Finance Minister Tito Mboweni’s pledge to cut R160.2 billion from the wage bill over the next three years came as his ministry forecast the budget deficit would hit 6.8 percent of the gross domestic product (GDP) in the fiscal year beginning in April – the highest in 18 years.
Mboweni said the government would negotiate with unions on how the wage cuts could be achieved. But one public sector group said on Wednesday it would “shut down government indefinitely” if Mboweni announced even a freeze on wages – a less bold course of action than the one he proposed.
The pay cut promise did give a boost to South Africa’s currency, the rand, as traders bet it could help the continent’s most industrialised economy escape a painful downgrade of its last investment-grade credit rating, from Moody’s.

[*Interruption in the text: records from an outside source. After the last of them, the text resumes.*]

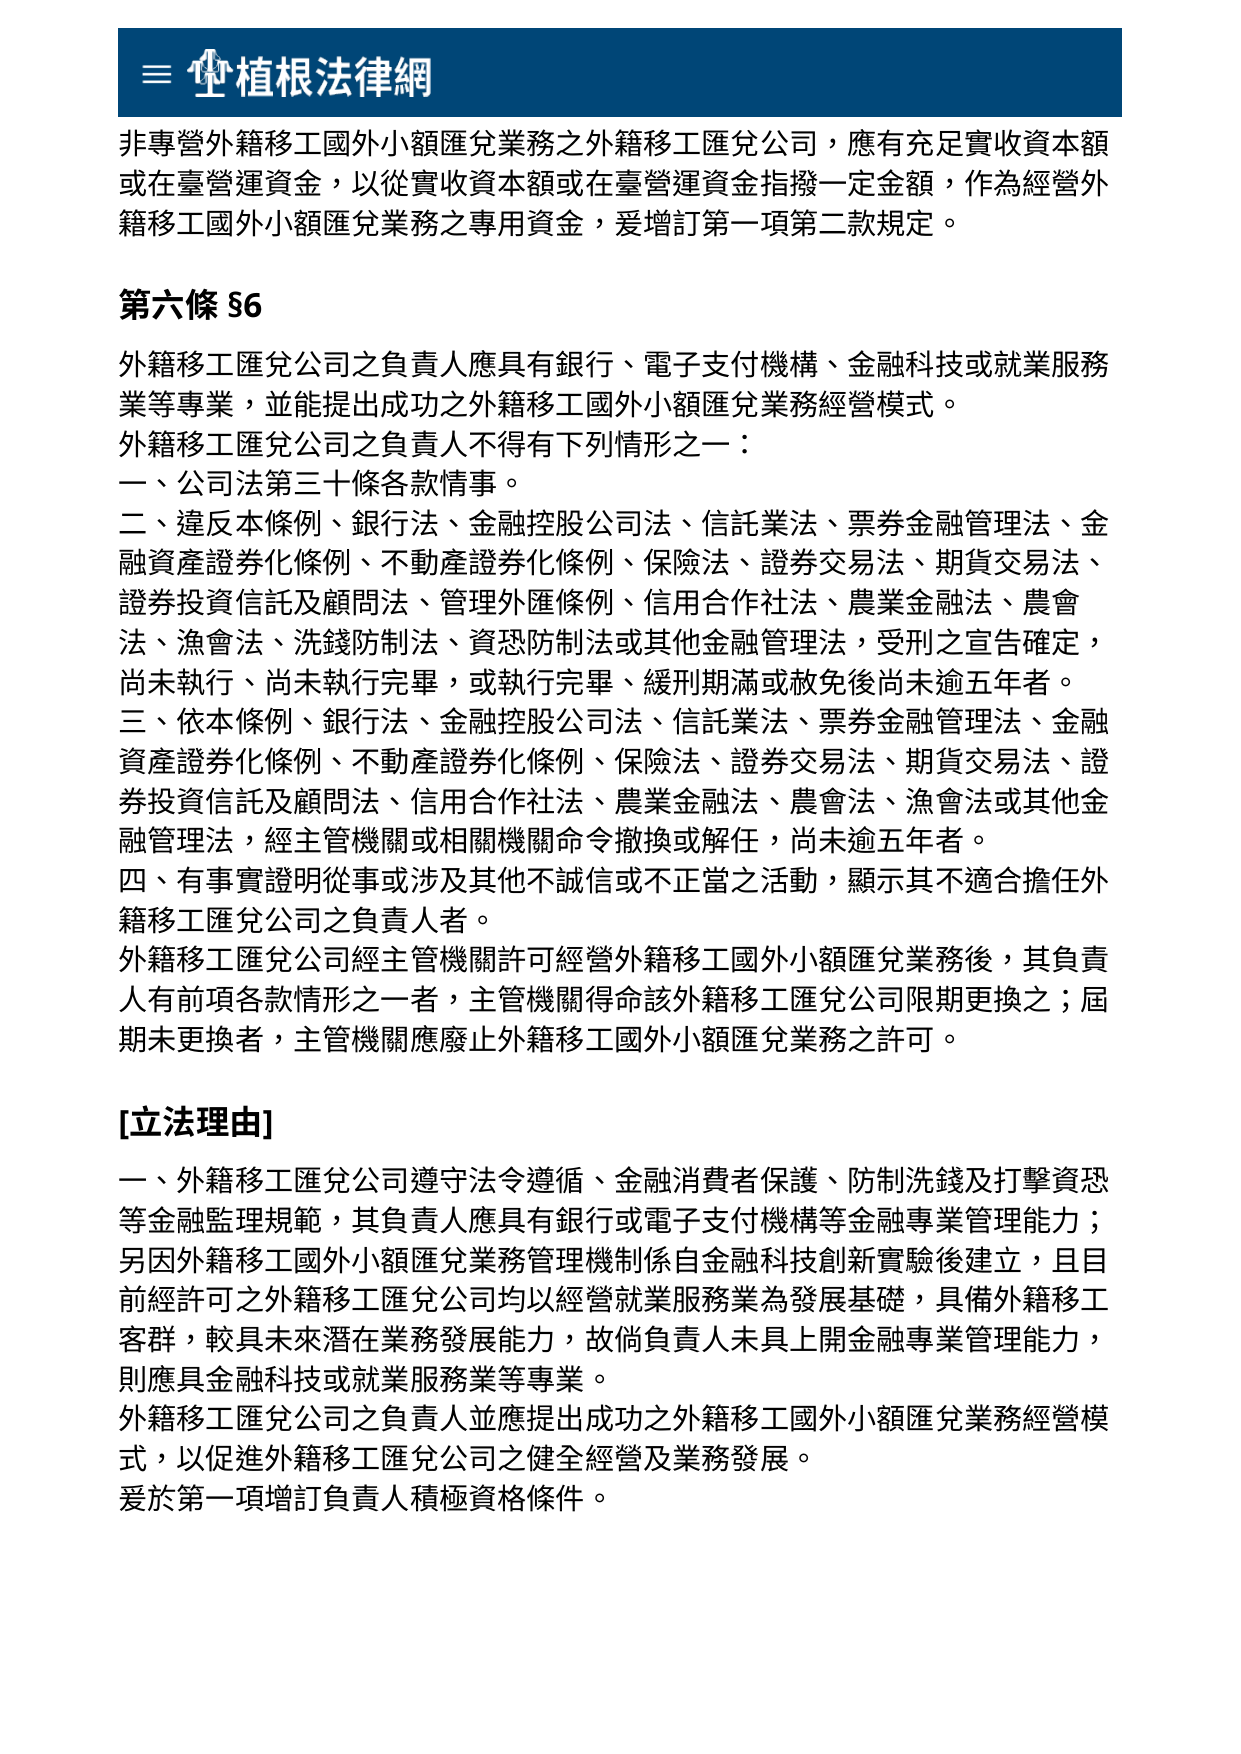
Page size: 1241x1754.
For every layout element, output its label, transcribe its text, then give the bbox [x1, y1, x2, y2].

text 外籍移工匯兌公司之負責人不得有下列情形之一： [118, 424, 1122, 463]
text 一、外籍移工匯兌公司遵守法令遵循、金融消費者保護、防制洗錢及打擊資恐等金融監理規範，其負責人應具有銀行或電子支付機構等金融專業管理能力；另因外籍移工國外小額匯兌業務管理機制係自金融科技創新實驗後建立，且目前經許可之外籍移工匯兌公司均以經營就業服務業為發展基礎，具備外籍移工客群，較具未來潛在業務發展能力，故倘負責人未具上開金融專業管理能力，則應具金融科技或就業服務業等專業。 [118, 1161, 1122, 1399]
text 四、有事實證明從事或涉及其他不誠信或不正當之活動，顯示其不適合擔任外籍移工匯兌公司之負責人者。 [118, 860, 1122, 940]
text 非專營外籍移工國外小額匯兌業務之外籍移工匯兌公司，應有充足實收資本額或在臺營運資金，以從實收資本額或在臺營運資金指撥一定金額，作為經營外籍移工國外小額匯兌業務之專用資金，爰增訂第一項第二款規定。 [118, 123, 1122, 243]
text 二、違反本條例、銀行法、金融控股公司法、信託業法、票券金融管理法、金融資產證券化條例、不動產證券化條例、保險法、證券交易法、期貨交易法、證券投資信託及顧問法、管理外匯條例、信用合作社法、農業金融法、農會法、漁會法、洗錢防制法、資恐防制法或其他金融管理法，受刑之宣告確定，尚未執行、尚未執行完畢，或執行完畢、緩刑期滿或赦免後尚未逾五年者。 [118, 503, 1122, 702]
picture [118, 28, 1122, 117]
text 外籍移工匯兌公司之負責人應具有銀行、電子支付機構、金融科技或就業服務業等專業，並能提出成功之外籍移工國外小額匯兌業務經營模式。 [118, 344, 1122, 424]
text 爰於第一項增訂負責人積極資格條件。 [118, 1478, 1122, 1518]
text 一、公司法第三十條各款情事。 [118, 463, 1122, 503]
text 第六條 §6 [118, 282, 1122, 328]
text 外籍移工匯兌公司經主管機關許可經營外籍移工國外小額匯兌業務後，其負責人有前項各款情形之一者，主管機關得命該外籍移工匯兌公司限期更換之；屆期未更換者，主管機關應廢止外籍移工國外小額匯兌業務之許可。 [118, 940, 1122, 1059]
text 外籍移工匯兌公司之負責人並應提出成功之外籍移工國外小額匯兌業務經營模式，以促進外籍移工匯兌公司之健全經營及業務發展。 [118, 1399, 1122, 1478]
text 三、依本條例、銀行法、金融控股公司法、信託業法、票券金融管理法、金融資產證券化條例、不動產證券化條例、保險法、證券交易法、期貨交易法、證券投資信託及顧問法、信用合作社法、農業金融法、農會法、漁會法或其他金融管理法，經主管機關或相關機關命令撤換或解任，尚未逾五年者。 [118, 702, 1122, 860]
text [立法理由] [118, 1098, 1122, 1144]
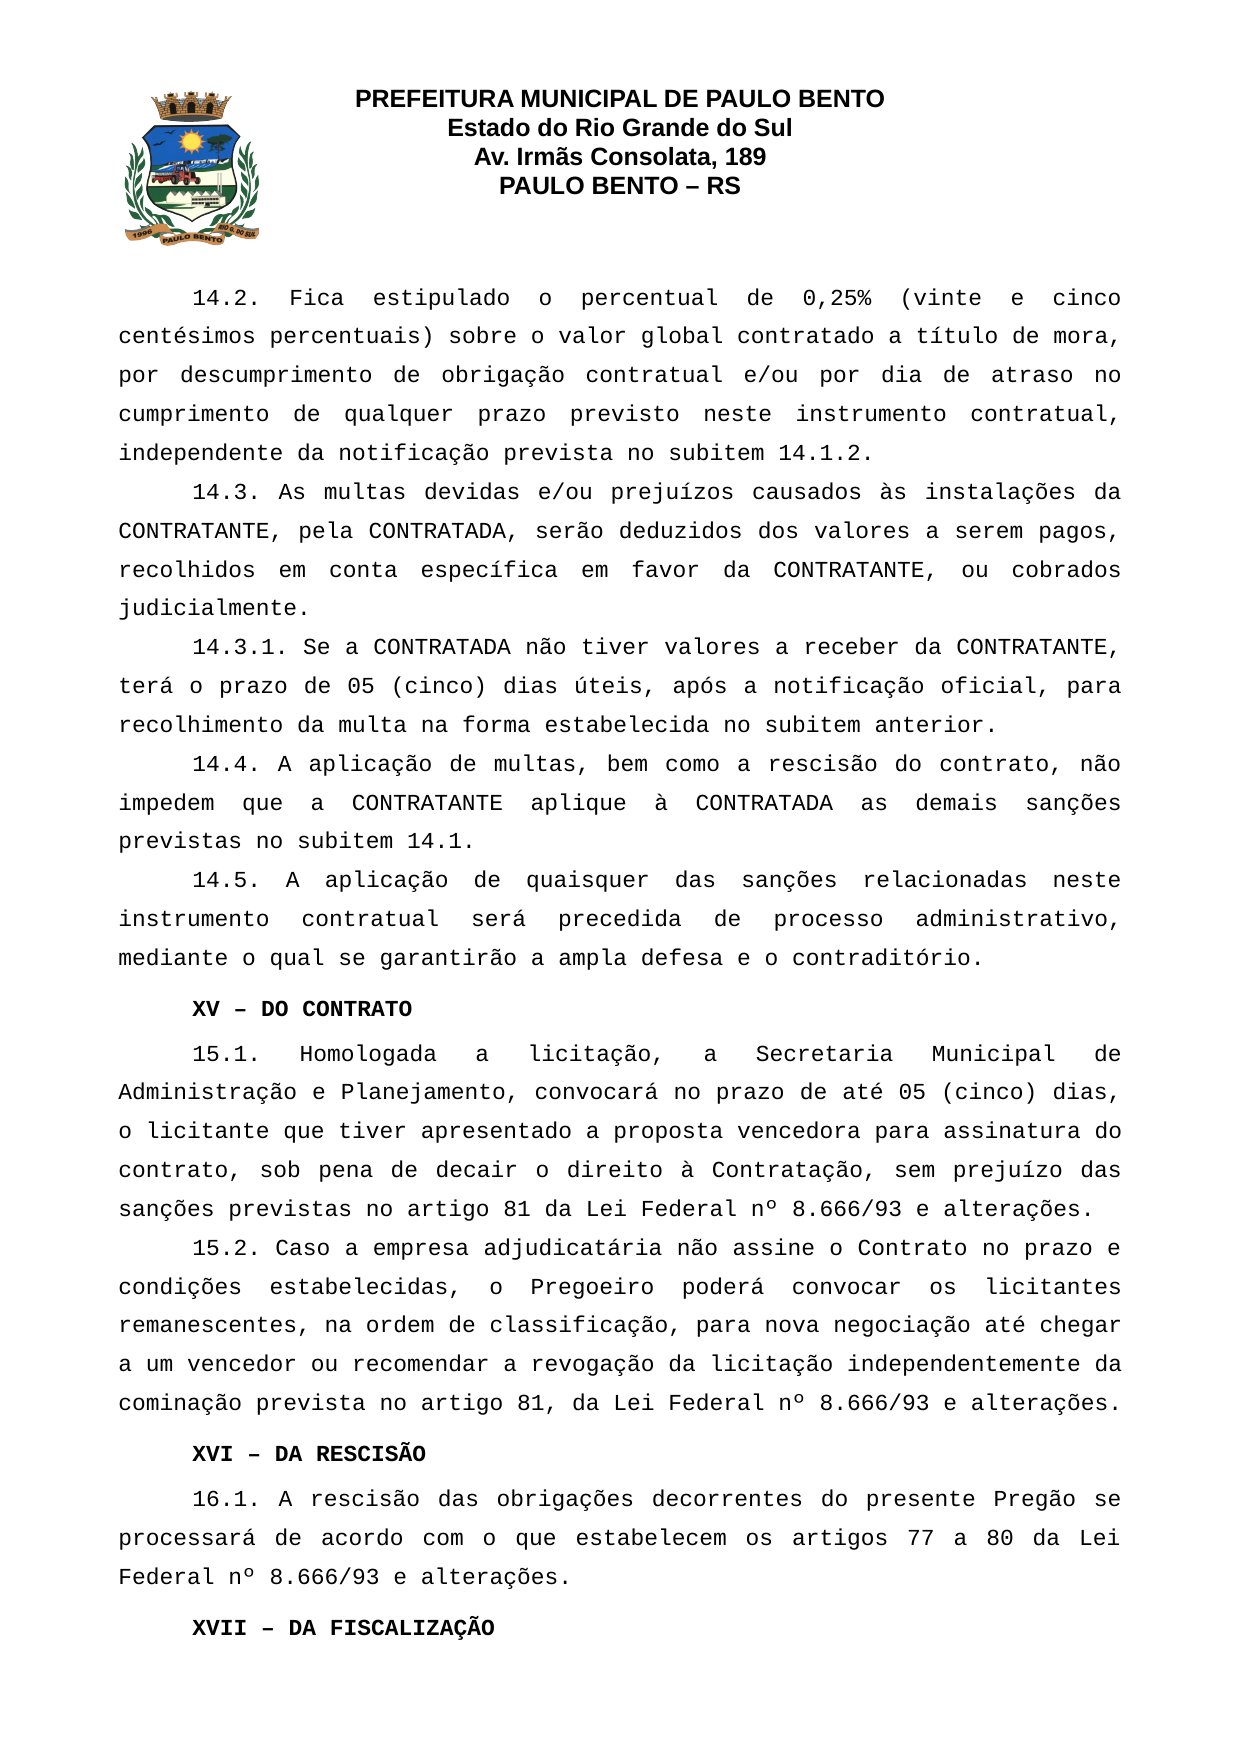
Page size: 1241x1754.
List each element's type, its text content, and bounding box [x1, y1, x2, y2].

Mboweni said in an annual budget speech to parliament that South Africa was determined to rein in the deficit within the three-year budget framework and expressed hope that Moody’s would grant another reprieve at its next review, due in March.
“I don’t think they will rerate us. I am positive they may give us a bit of a ‘klap‘ which we will absorb. But I don’t think they will do anything untoward,” Mboweni told a news conference, using an Afrikaans word for a slap.
Fitch and S&P Global Ratings already assign the country’s sovereign debt “junk” status. Losing its last investment-grade rating could trigger a selloff of bonds worth billions of rands, sending already high government borrowing costs further into the stratosphere.
South Africa has struggled to emerge from a deep economic slump in the two years since Ramaphosa became president with the promise of sweeping reforms. And the pressure has built for his government to take corrective action.
Rolling blackouts have suppressed business activity and eaten into economic growth which the treasury now expects to reach only 0.9 percent this year- less than a previously forecast and far below the level required to make a meaningful dent in unemployment and poverty.
Roughly one-third of South Africans are out of work.
Gustavo Medeiros at Ashmore Group, an emerging markets investment manager, said cutting the wage bill had not been priced in, and would be taken positively by financial markets.
“The public sector is way too bloated,” he added.